Based on the sequence of the first M. leprae genome — from an Indian strain called TN that Cole and his colleagues first sequenced nearly a decade ago — researchers knew that the M. leprae genetic code is rife with pseudogenes, a pattern that's consistent with reductive evolution, Cole noted.

Even so, he explained, relatively few polymorphisms have been identified in M. leprae so far. Past genotyping studies have uncovered just four M. leprae SNP types, leaving researchers few genetic tools for genotyping and epidemiological studies of the leprosy pathogen.

For the latest paper, Cole and his team used Sanger sequencing to sequence the 3.27 million base genome of a M. leprae strain from Brazil called Br4293 to about six times coverage. When the researchers compared the newly sequenced Brazilian leprosy strain with the TN reference genome, they found 155 SNPs, 31 variable number tandem repeats, and eight small insertions and deletions.

The team also used the Illumina Genome Analyzer II to re-sequence two other M. leprae strains — the Thai 53 strain from Thailand and the NHDP63 strain from the US — to 38 times coverage and 46 times coverage, respectively.

Using this second-generation approach, the team was able to re-sequence M. leprae in days rather than months, Cole noted. He also touted the Illumina sequencing technology for its "fantastic" coverage of the M. leprae genome and ability to generate sequence from contaminated samples.

When the researchers compared the sequences from all four sequenced strains, they found that the genomes were 99.995 percent identical to one another.

Between the four strains sequenced to date, the team found a total of just a couple hundred variants, mostly SNPs, as well as five pseudogenes.

"In terms of the diagnosis, treatment, and prevention of leprosy, this is extremely encouraging," Cole and his co-authors wrote, "as it means that antigenic drift in M. leprae should be negligible and the sequences of drug targets will not vary."

The team subsequently used 84 of the most informative SNPs to genotype about 400 M. leprae strains from around the world. In so doing, the researchers found 16 SNP subtypes, each of which tended to cluster within certain geographic areas.

"What we found was that there was a very strong correlation between the country of origin and the genotype," Cole said.

And, he explained, those patterns are offering clues about how the leprosy pathogen spread around the world as well as how this process corresponded to human migration patterns. For instance, the team concluded that leprosy likely infiltrated Asia via two distinct routes: one from the south and a second from the north along the so-called "Silk Road" from Europe.

The team was also able to isolate centuries-old M. leprae DNA from the bones of humans who died in the 4th to 15th centuries in Egypt, Hungary, Turkey, Croatia, England, and Denmark. Again, genotyping experiments suggested these strains were very similar to one another and to modern day M. leprae strains in the US and elsewhere.

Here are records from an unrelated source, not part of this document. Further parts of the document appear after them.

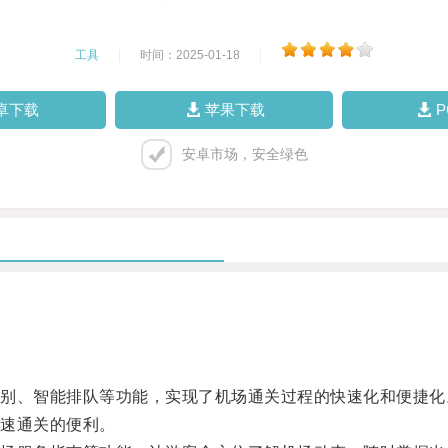
工具
|
时间：2025-01-18
|
卓下载
苹果下载
安卓市场，安全绿色
、智能排队等功能，实现了机场通关过程的快速化和便捷化
速通关的便利。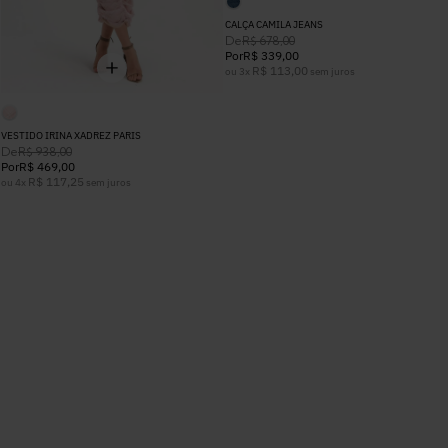
CALÇA CAMILA JEANS
De
R$
678
,
00
Por
R$
339
,
00
R$
113
,
00
ou
3
x
sem juros
VESTIDO IRINA XADREZ PARIS
De
R$
938
,
00
Por
R$
469
,
00
R$
117
,
25
ou
4
x
sem juros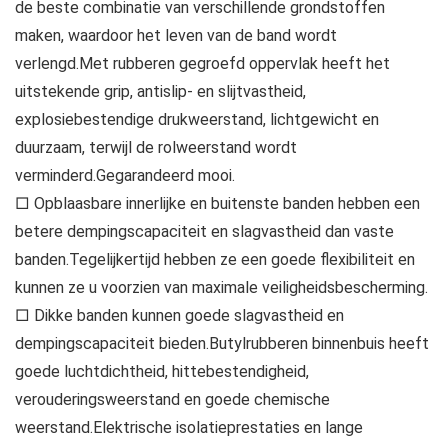
de beste combinatie van verschillende grondstoffen
maken, waardoor het leven van de band wordt
verlengd.Met rubberen gegroefd oppervlak heeft het
uitstekende grip, antislip- en slijtvastheid,
explosiebestendige drukweerstand, lichtgewicht en
duurzaam, terwijl de rolweerstand wordt
verminderd.Gegarandeerd mooi.
□ Opblaasbare innerlijke en buitenste banden hebben een
betere dempingscapaciteit en slagvastheid dan vaste
banden.Tegelijkertijd hebben ze een goede flexibiliteit en
kunnen ze u voorzien van maximale veiligheidsbescherming.
□ Dikke banden kunnen goede slagvastheid en
dempingscapaciteit bieden.Butylrubberen binnenbuis heeft
goede luchtdichtheid, hittebestendigheid,
verouderingsweerstand en goede chemische
weerstand.Elektrische isolatieprestaties en lange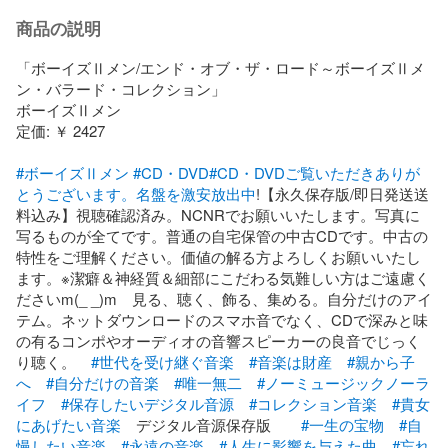
商品の説明
「ボーイズⅡメン/エンド・オブ・ザ・ロード～ボーイズⅡメ
ン・バラード・コレクション」

ボーイズⅡメン

定価: ￥ 2427

#ボーイズⅡメン
#CD・DVD
#CD・DVDご覧いただきありが
とうございます。名盤を激安放出中
!【永久保存版/即日発送送
料込み】視聴確認済み。NCNRでお願いいたします。写真に
写るものが全てです。普通の自宅保管の中古CDです。中古の
特性をご理解ください。価値の解る方よろしくお願いいたし
ます。※潔癖＆神経質＆細部にこだわる気難しい方はご遠慮く
ださいm(_ _)m　見る、聴く、飾る、集める。自分だけのアイ
テム。ネットダウンロードのスマホ音でなく、CDで深みと味
の有るコンポやオーディオの音響スピーカーの良音でじっく
り聴く。　
#世代を受け継ぐ音楽
#音楽は財産
#親から子
へ
#自分だけの音楽
#唯一無二
#ノーミュージックノーラ
イフ
#保存したいデジタル音源
#コレクション音楽
#貴女
にあげたい音楽
　デジタル音源保存版　　
#一生の宝物
#自
慢したい音楽
#永遠の音楽
#人生に影響を与えた曲
#忘れ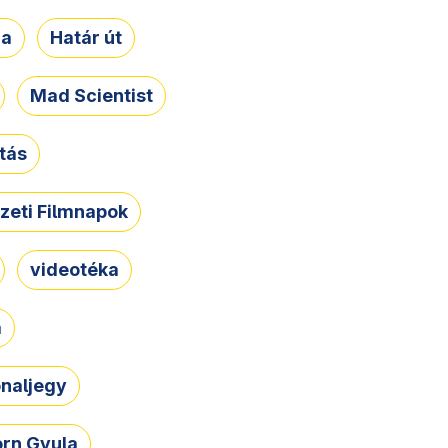
ja
Határ út
Mad Scientist
tás
zeti Filmnapok
videotéka
a
naljegy
rn Gyula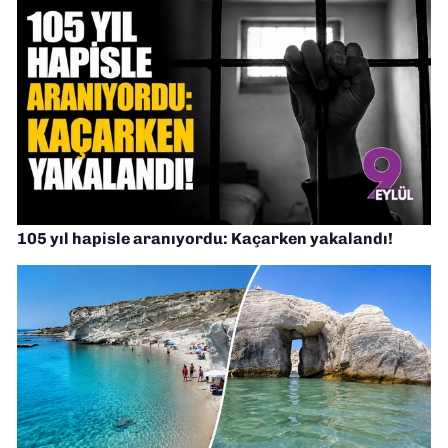
105 yıl hapisle aranıyordu: Kaçarken yakalandı!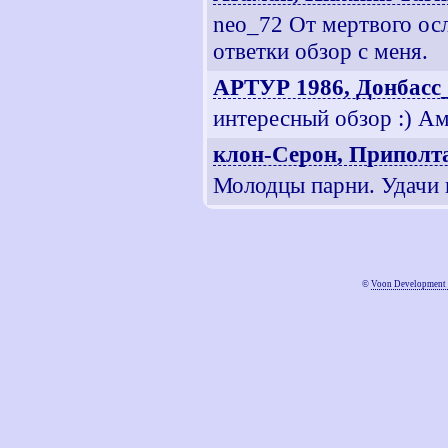
neo_72 От мертвого осл
ответки обзор с меня.
АРТУР 1986, Донбасс
интересный обзор :) Ам
клон-Серон, Приполт
Молодцы парни. Удачи в
©
Voon Development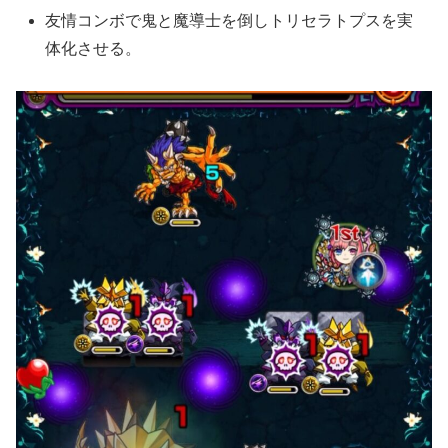
友情コンボで鬼と魔導士を倒しトリセラトプスを実
体化させる。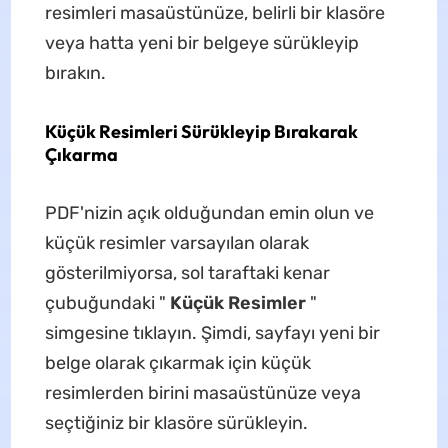
resimleri masaüstünüze, belirli bir klasöre
veya hatta yeni bir belgeye sürükleyip
bırakın.
Küçük Resimleri Sürükleyip Bırakarak
Çıkarma
PDF'nizin açık olduğundan emin olun ve
küçük resimler varsayılan olarak
gösterilmiyorsa, sol taraftaki kenar
çubuğundaki "
Küçük Resimler
"
simgesine tıklayın. Şimdi, sayfayı yeni bir
belge olarak çıkarmak için küçük
resimlerden birini masaüstünüze veya
seçtiğiniz bir klasöre sürükleyin.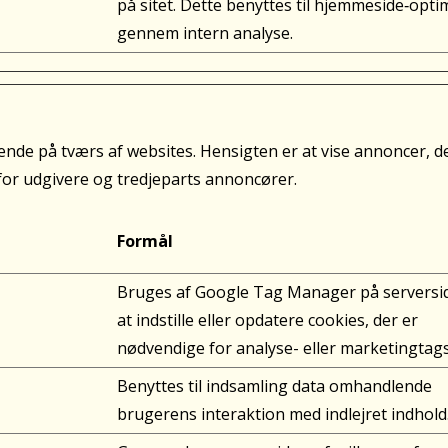
på sitet. Dette benyttes til hjemmeside‐opti
gennem intern analyse.
ende på tværs af websites. Hensigten er at vise annoncer, 
or udgivere og tredjeparts annoncører.
Formål
Bruges af Google Tag Manager på serversid
at indstille eller opdatere cookies, der er
nødvendige for analyse- eller marketingtags
Benyttes til indsamling data omhandlende
brugerens interaktion med indlejret indhold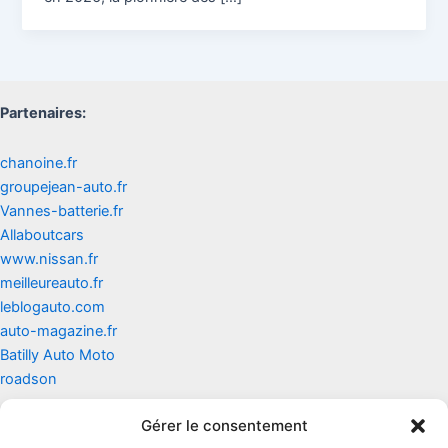
Partenaires:
chanoine.fr
groupejean-auto.fr
Vannes-batterie.fr
Allaboutcars
www.nissan.fr
meilleureauto.fr
leblogauto.com
auto-magazine.fr
Batilly Auto Moto
roadson
Gérer le consentement
Contact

Overall the researchers' analyses indicate that the leprosy pathogen probably originated in or around East Africa, similar to early humans. To test this, Cole and his colleagues eventually hope to sequence strains from that region — a daunting task since the pathogen grows slowly and can't be cultured in the lab.

"We desperately want to get some samples from East Africa," Cole said.